EXERCISE GOAL
Copy out each line of the entries below in which the string "moveTo" appears.

[[ SUPPLIED MATERIAL open ]]

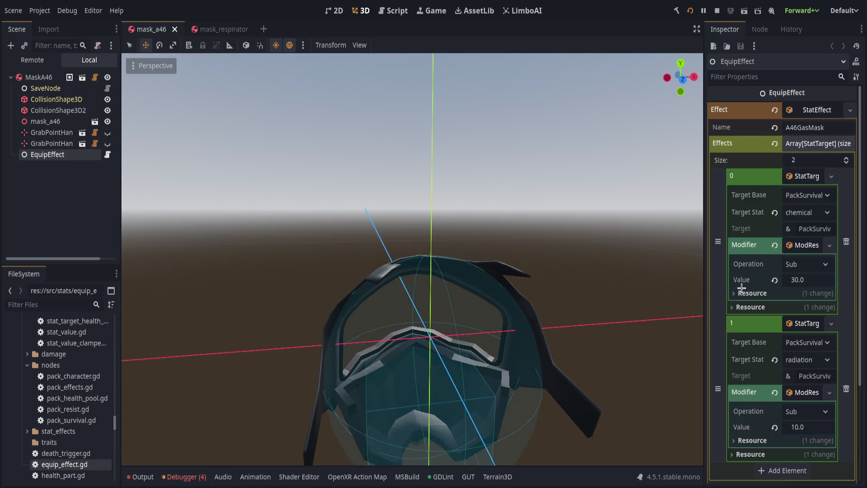
pyautogui.click(788, 112)
pyautogui.press('ctrl+s')
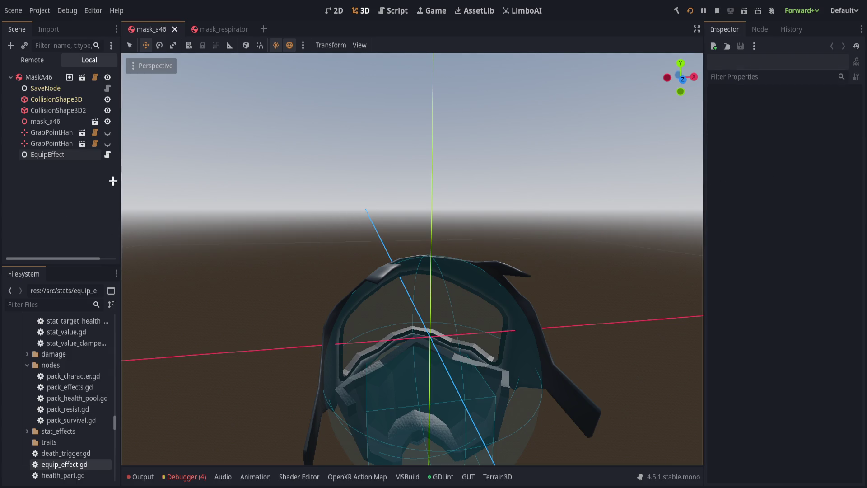
pyautogui.moveTo(120, 178)
pyautogui.mouseDown()
pyautogui.moveTo(102, 198)
pyautogui.moveTo(158, 202)
pyautogui.moveTo(127, 209)
pyautogui.moveTo(148, 216)
pyautogui.mouseUp()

[[ SUPPLIED MATERIAL closed ]]

TASK RESPONSE
pyautogui.moveTo(120, 178)
pyautogui.moveTo(102, 198)
pyautogui.moveTo(158, 202)
pyautogui.moveTo(127, 209)
pyautogui.moveTo(148, 216)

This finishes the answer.